CMGL: Confidence-guided Multi-omics Graph Learning for Cancer Subtype Classification
For cancer subtype classification, CMGL provides a principled way to handle variable omics quality, improving accuracy and enabling cross-cancer transfer without fine-tuning.
CMGL improves cancer subtype classification by using evidential deep learning to estimate per-sample modality reliability, then using those confidence scores to guide multi-omics fusion and graph construction. It surpasses the strongest baseline by 4.03% average accuracy on four single-cancer tasks and shows transferability to unseen cancer types.

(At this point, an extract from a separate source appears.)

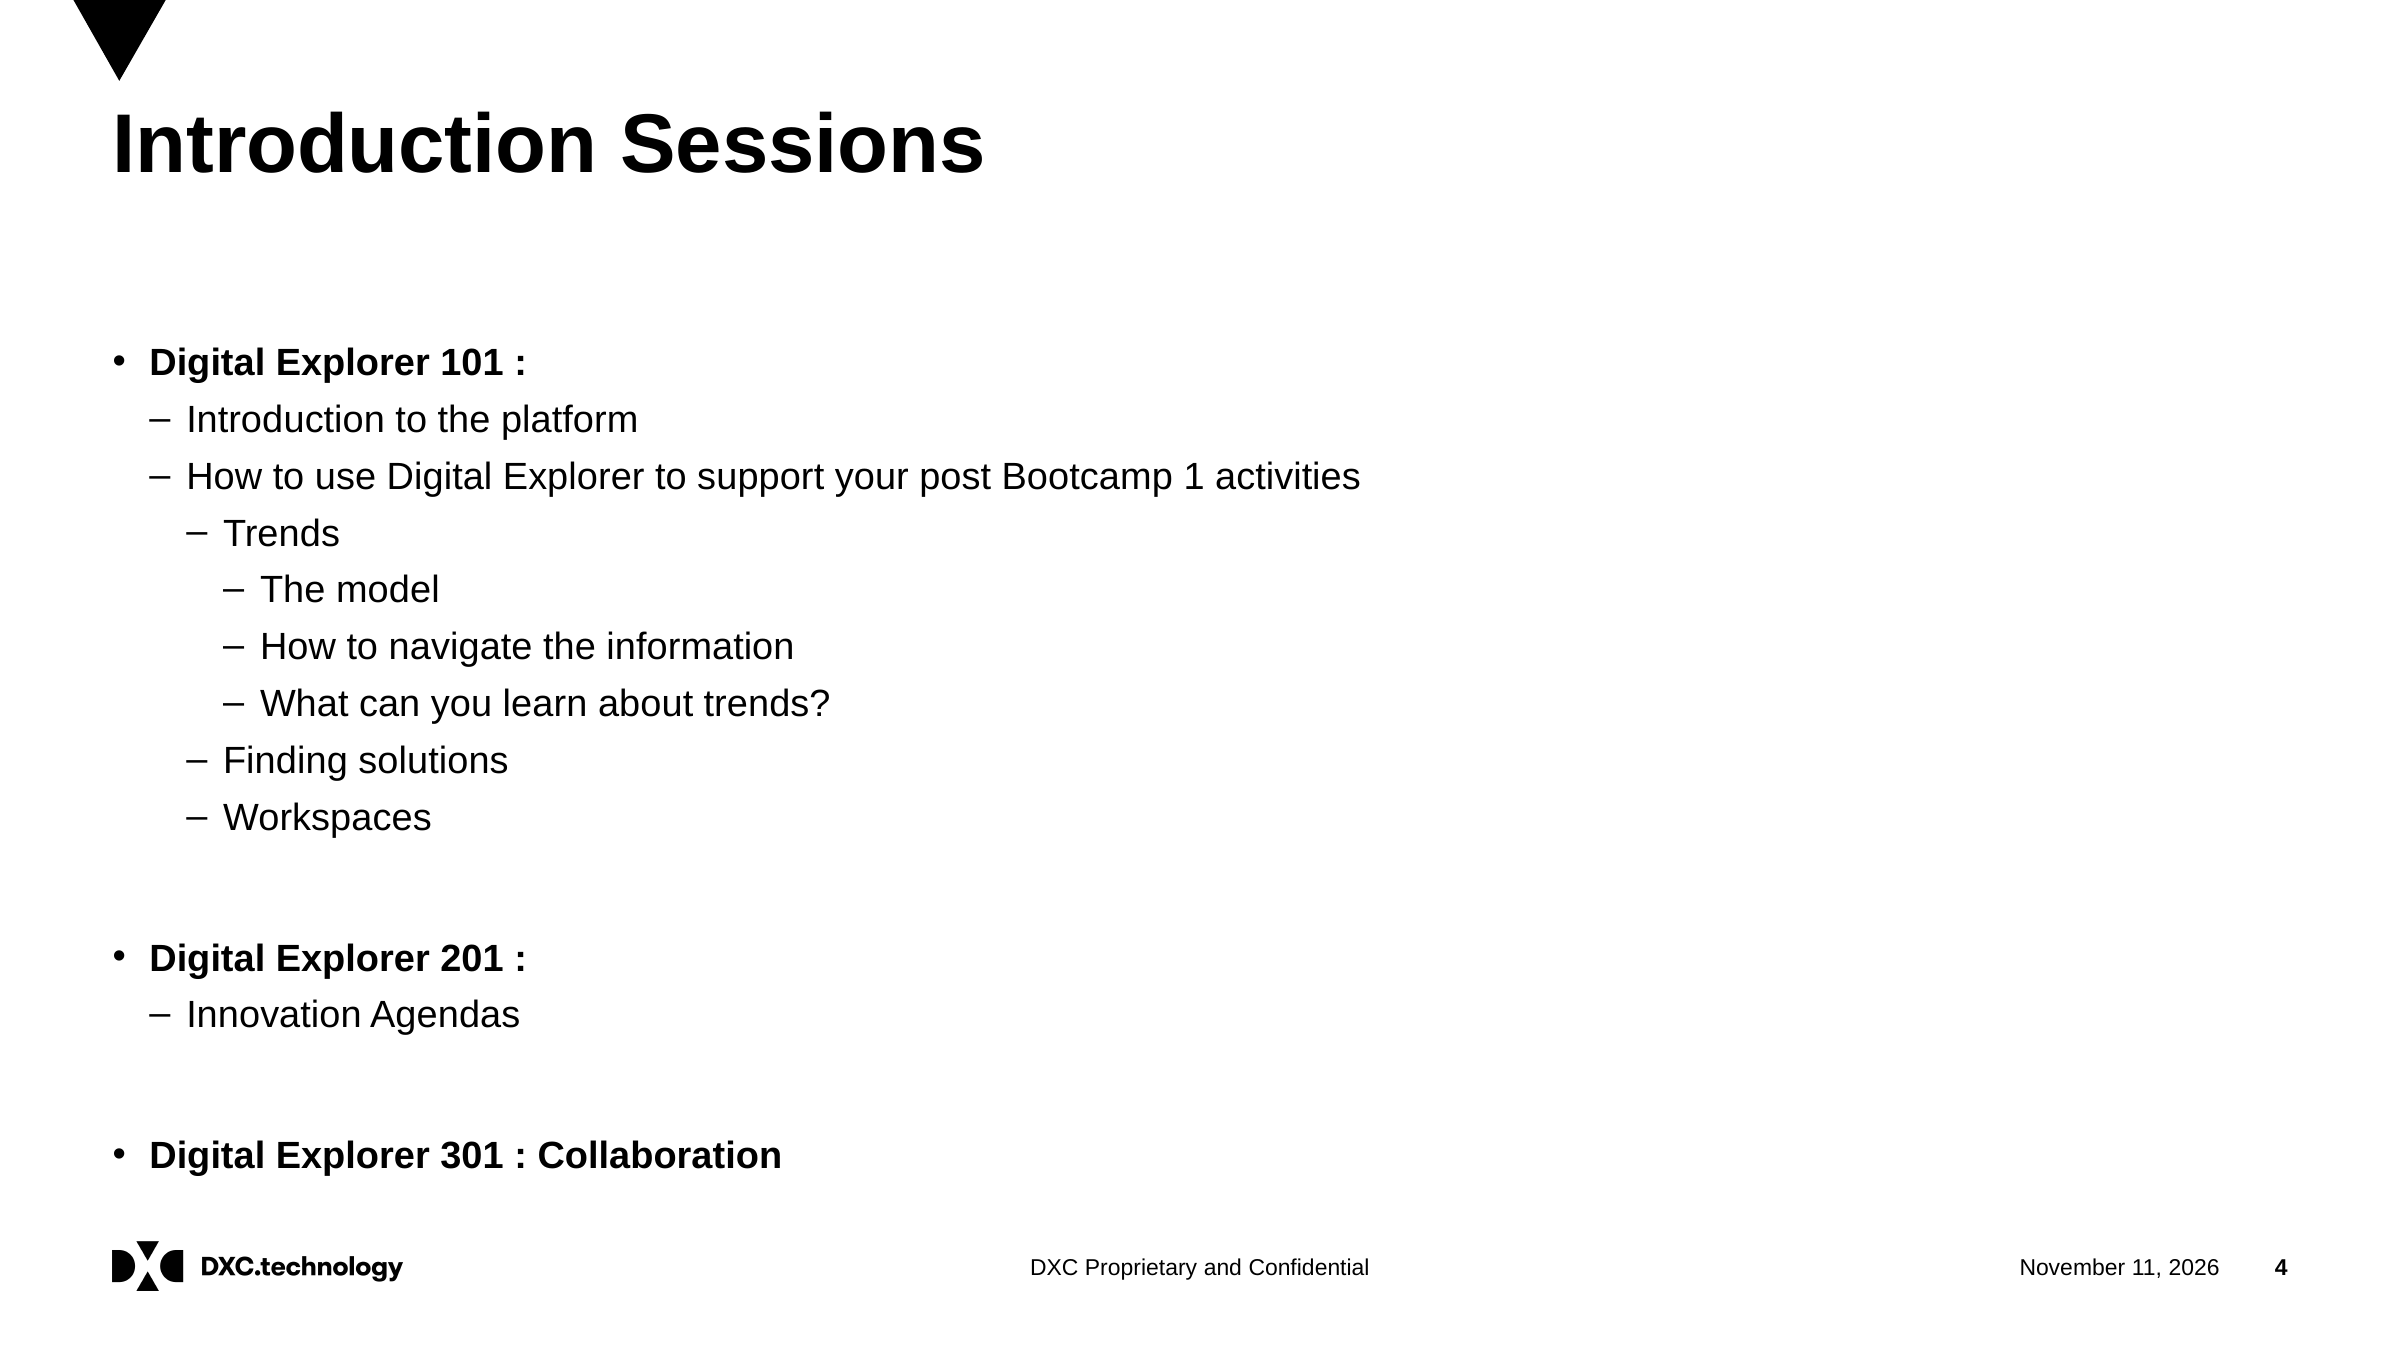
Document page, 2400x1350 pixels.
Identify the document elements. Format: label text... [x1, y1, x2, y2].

list Digital Explorer 101 : Introduction to the platform How to use Digital Explorer to support your post Bootcamp 1 activities Trends The model How to navigate the information What can you learn about trends? Finding solutions Workspaces Digital Explorer 201 : Innovation Agendas Digital Explorer 301 : Collaboration [112, 337, 1950, 1178]
title Introduction Sessions [112, 104, 2288, 338]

Motivation: Multi-omics integration can improve cancer subtyping, but modality informativeness and noise vary across cancer types and patients. Existing graph-based methods optimize modality weights jointly with the classification objective and therefore lack independent reliability estimates, so low-quality omics distort patient similarity graphs and amplify noise through message passing. Results: We propose CMGL, a two-stage framework that estimates per-sample modality reliability through evidential deep learning and uses the frozen confidence scores to guide cross-omics fusion and graph construction. On four MLOmics cancer-subtype tasks and the 32-class pan-cancer task, CMGL consistently improves over the strongest baseline, surpassing it by 4.03% in average accuracy on the four single-cancer tasks. Its representations recover the PAM50 intrinsic subtypes of breast invasive carcinoma (BRCA), and the BRCA-trained model transfers without fine-tuning to kidney renal clear cell carcinoma (KIRC), stratifying patients into prognostically distinct groups.